A heavyweight Chancery tribunal of the Court of Appeal (the Master of the Rolls, David Richards LJ and Newey LJ) today handed down judgment in the case of Thirunavukkrasu v Brar  EWCA Civ 2032.
The case considered the important question of whether or not a commercial landlord exercising CRAR pursuant to the Tribunals, Courts and Enforcements Act 2007, waives the right to forfeit for the arrears that the CRAR is based upon. The Court unanimously agreed with Aaron Walder, counsel for the Respondent, that the exercise of CRAR does amount to a waiver of the right to forfeit.
In a unanimous judgment, the Court held that simply because in certain circumstances CRAR can be exercised after the end of the lease, that does not mean that the exercise of CRAR is not an unequivocal act manifesting a concluded decision to affirm the existence of the lease. Indeed, the Court of Appeal went somewhat further than Marcus Smith J did at first instance, because the judge was willing to entertain the possibility that there could be circumstances where CRAR could be exercised but waiver avoided. In the Court of Appeal’s view, where forfeiture was the only way the lease (which had many years to run and was not excluded from the protection of the Landlord and Tenant Act 1954) could be brought to an end, CRAR must amount to a waiver.
The Court also held that because the Landlord had failed to properly exercise CRAR, by failing to give the requisite notice, that did not affect the waiver. Simply because the CRAR was not lawful was no less an indication of the Landlord’s state of mind.

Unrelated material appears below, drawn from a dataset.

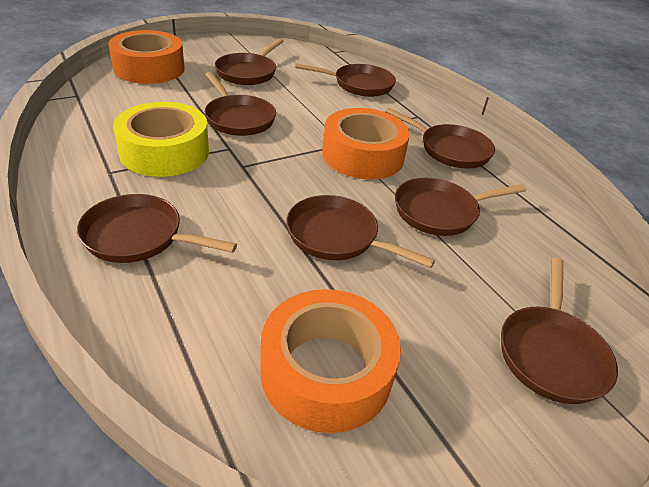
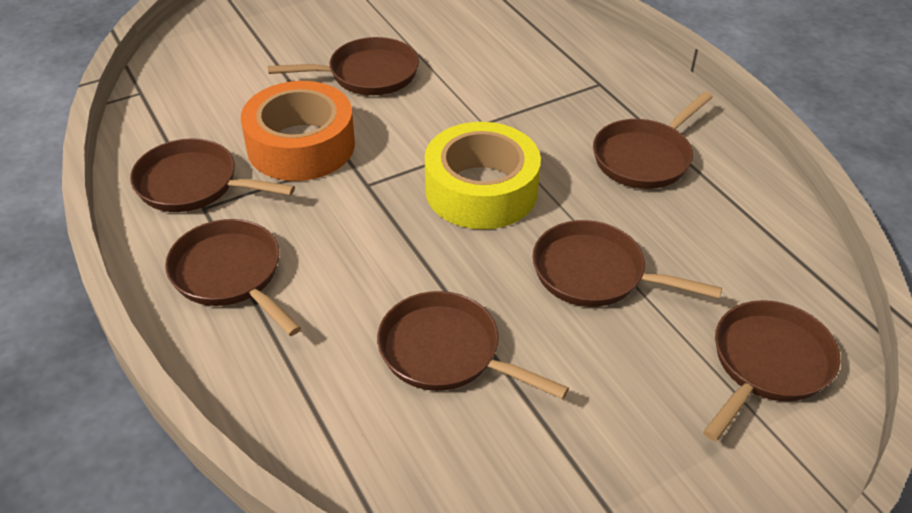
brown pan: [77,194,237,263] [204,72,276,136] [215,38,283,85] [286,195,435,268] [295,63,396,97] [385,108,495,169] [395,178,526,236] [501,258,618,404] = 8 -> [130,138,295,212] [165,219,301,336] [268,37,419,95] [377,291,569,399] [532,220,722,307] [593,92,713,189] [703,300,840,441] = 7
orange tape: [108,30,185,84] [260,289,401,433] [322,108,410,179] = 3 -> [241,81,355,181] = 1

Finally, the Court gave some consideration to section 210 of the Common Law Procedure Act 1852, and the interaction between that Act and CRAR. The Court of Appeal recognised that a right exists after CRAR is exercised to utilise that Act to apply for possession under a new, original and independent right. However, given that is a fundamentally different right, it does not assist with the question of waiving the right to forfeit under the re-entry provisions of lease. In effect, s.210 provides the landlord with a statutory defence to a claim of waiver, in circumstances when a landlord proceeds using that Act, but has no application when they seek to re-enter under the terms of the Lease.
In a detailed judgment, the Court of Appeal considered the law of waiver of the right to forfeit from as far back as the Landlord and Tenant Act 1709, and the authorities over the centuries, to arrive at a decision that definitively clarifies the exercise of CRAR as waiving the right to forfeit the lease.
The judgment is available here.
Aaron Walder acted throughout for the Tenant.